We said goodbye to the year 2017 quite a while ago, so now it is time once again to see what that year’s worth of data had to tell us. As I did last year, I unleashed Pandas and Matplotlib on 2017 data from the database that powers XonStat: XonStatDB. Let’s see what it has to tell us!
Let’s first look at the number of games throughout the year:
The number of games for the first part of the year - through July - is lower than the year before, in most cases only by a little. What’s interesting is that the rest of the year has higher numbers! Unfortunately they weren’t enough to make up the huge two months we had in January and February last year, so the overall amount of games through the year is down by just over 19K. The discrepancy might be explained by the heightened interest in the game through all of the practice sessions, YouTube videos, and player interviews for the Xonotic World Cup that was going on at the time. Perhaps it is time to do another one of those!
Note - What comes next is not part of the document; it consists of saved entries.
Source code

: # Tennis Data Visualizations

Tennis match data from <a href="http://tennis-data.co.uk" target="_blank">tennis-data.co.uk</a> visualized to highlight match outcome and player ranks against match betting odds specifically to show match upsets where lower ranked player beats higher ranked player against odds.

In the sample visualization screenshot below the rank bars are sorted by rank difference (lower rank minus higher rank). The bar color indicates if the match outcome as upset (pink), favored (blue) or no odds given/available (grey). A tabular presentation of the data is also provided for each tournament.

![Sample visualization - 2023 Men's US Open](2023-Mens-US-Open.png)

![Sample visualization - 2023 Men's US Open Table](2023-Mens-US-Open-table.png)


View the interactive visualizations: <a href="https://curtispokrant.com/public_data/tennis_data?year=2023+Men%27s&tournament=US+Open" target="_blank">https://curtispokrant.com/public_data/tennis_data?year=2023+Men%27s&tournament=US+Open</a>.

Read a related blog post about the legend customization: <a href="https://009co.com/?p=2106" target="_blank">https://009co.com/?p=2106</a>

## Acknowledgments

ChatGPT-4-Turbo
Next let’s check the most popular time to find games:
Once again 8PM UTC takes the cake for the most popular time to play. This corresponds to the evening time for EU residents, so it appears that they enjoy de-stressing by fragging. As far as days go, Friday is unsurprisingly the best one. Everyone is getting their weekends started right!
The next chart shows the number of distinct players per month.
As with the number of games, the number of players is down for the first half of the year compared with 2016. However, unlike the number of games measure the overall number of distinct players for 2017 is much higher! Approximately 3K more players played in 2017. It follows that the bigger the pool of players that we have available to play in games, the more games we’ll end up having, so let’s do our best to welcome these new players into our community so we can have an awesome 2018.
Next let’s have a look at weapons:
We can’t extrapolate a ton of information from this chart given that it contains data from all game modes and all configurations, but it is useful to get a high level view of what weapons players are using. On that front it is good to see that each weapon has a place or “band” on the vertical bars, which indicates that all of them are being used. We’d have a concern if any of the “core” weapons were only represented with tiny slivers.
As a fun side note to this chart, please be aware that the blaster metrics are excluded. When I ran the numbers this time I saw some truly whacky numbers for that weapon that I’ve yet to explain. I’ll defer that explanation to another time so I can do some analysis! It’s likely that some server was misconfigured. Who knows - someone could have hosted a week long blaster-only tournament. The jury is still out on this one.
Moving on to the frags dealt by all of those weapons:
This one also has representation from each of the weapons in the game, which is good to see! One point to note is that the devastator almost always leads in frags versus, say, the vortex. A common complaint is that the vortex is overpowered (op), but the data both on damage and frags indicates otherwise, at least in the general sense. More digging into different modes may yield different conclusions.
That’s it for this year’s data exploration. As mentioned before, I’ve placed the code that generated these charts on Github if you’re the coding type. If you’re not, I hope to see you out on the servers instead - let’s get out there and do our best to bump up the 2018 numbers!